Tatiana fez contas à vida, faltavam poucos quilómetros para a fronteira, e arriscou seguir em frente.

No sábado, depois de algumas horas na fila, entrou na Hungria, com destino a Budapeste, onde às 15:00 chegou o auxílio de duas amigas.

Mila Rostyerc, há 20 anos a viver em Caldas da Rainha, e a filha Viktoriya Ivasiv, a tirar doutoramento em Coimbra, desde o início do conflito ligavam diariamente à família na Ucrânia, a saber se estavam bem e a perguntar como podiam ajudar, deste lado da Europa.

"A minha avó é irmã da avó da Tatiana e quando nos disseram que ela estava a caminho da Hungria metemo-nos num avião para Budapeste e fomos buscá-la para ficar em nossa casa", contou Mila.

Às 15:00 de sábado saíram do avião e entraram no carro de Tatiana para mais dois dias de viagem, desta vez a quatro, num automóvel com matrícula ucraniana.

"Foi muito cansativo, só parámos uma horas para dormir e para comer, mas só temos a agradecer todo o apoio que recebemos nesta viagem", lembrou Mila, contando ainda que, em todas as fronteiras que pararam, a polícia assim que via que vinham da Ucrânia desejava boa viagem e aconselhava a que fossem "com calma".

Na estrada "muitos carros punham quatro piscas e deixavam passar", nas bombas de gasolina "as pessoas ofereciam chupa-chupas à menina" e por essa Europa fora não faltaram "palavras de boa sorte, disponibilidade para ajudar com indicações do caminho, perguntarem se queríamos comer, beber, ou aquecer leite para a menina", relatou.

"Não há palavras para descrever o quanto as pessoas foram impecáveis", salientou Mila.

Sobre quem ficou na Ucrânia, Tatiana descreveu o que continuam a fazer.

Em Ivano, os pais, com mais de 60 anos, "recusaram abandonar a cidade" e todos os dias abrem a loja que possuem há anos.

"Vão buscar pão, produtos essenciais que as pessoas precisam de comprar, garantir que não faltam velas e fósforos para levarem para os abrigos onde a população passa a maior parte das noites", explicou.

Os gémeos, de 14 anos, "querem combater, mesmo sendo tão novos". E o marido, entre combates, manda mensagens a pedir para, agora a salvo das bombas, não esquecer de dizer ao mundo a lista dos bens essenciais para quem está na guerra: botas, camuflados, sacos cama, coletes antibala, capacetes, ligaduras, medicamentos.

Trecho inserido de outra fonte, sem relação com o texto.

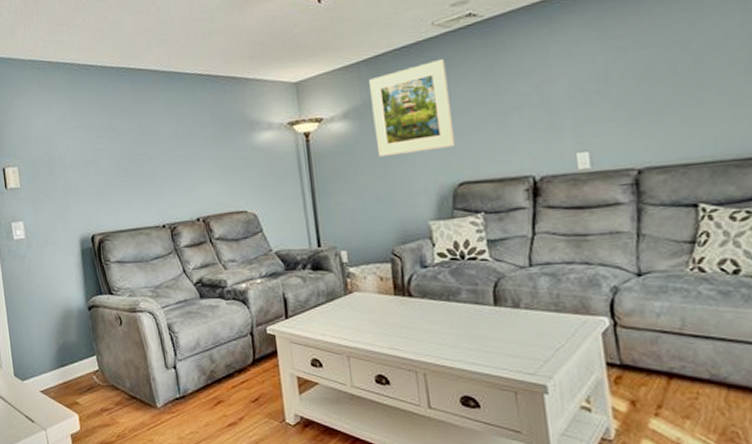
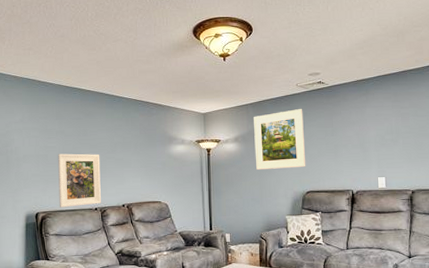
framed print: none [109,153,169,227] -> present [57,153,101,208]

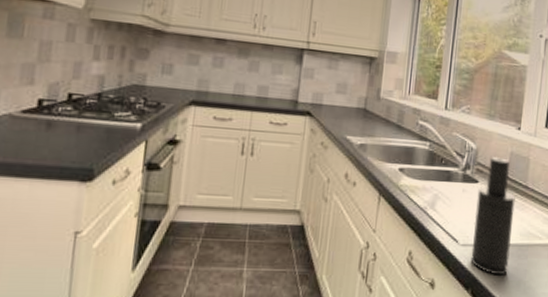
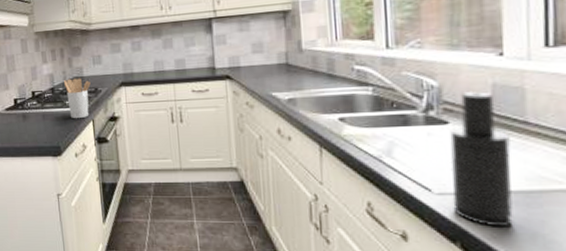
utensil holder: none [116,85,153,137] -> present [63,78,91,119]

Já na lista do que precisa, Tatiana só inclui "tratar da documentação que já foi entregue no Serviço de Estrangeiros e Fronteiras de Santarém, uma creche para a menina e trabalho", para que a vida comece aos poucos a voltar à normalidade.

Ainda a adaptar-se à cidade onde chegou na segunda-feira, estranha "não ouvir sirenes, nem o barulho dos bombardeamentos".

Mas, cá como lá, continua a viver pendente das mensagens do marido e dos familiares, "só para dizerem que estão bem e que a casa não foi bombardeada".

Um dia, espera receber a mensagem mais ansiada: "que a guerra acabou" e que pode voltar a meter-se no carro com a Viktóriia "para ajudar a reconstruir o país" que agora deixou.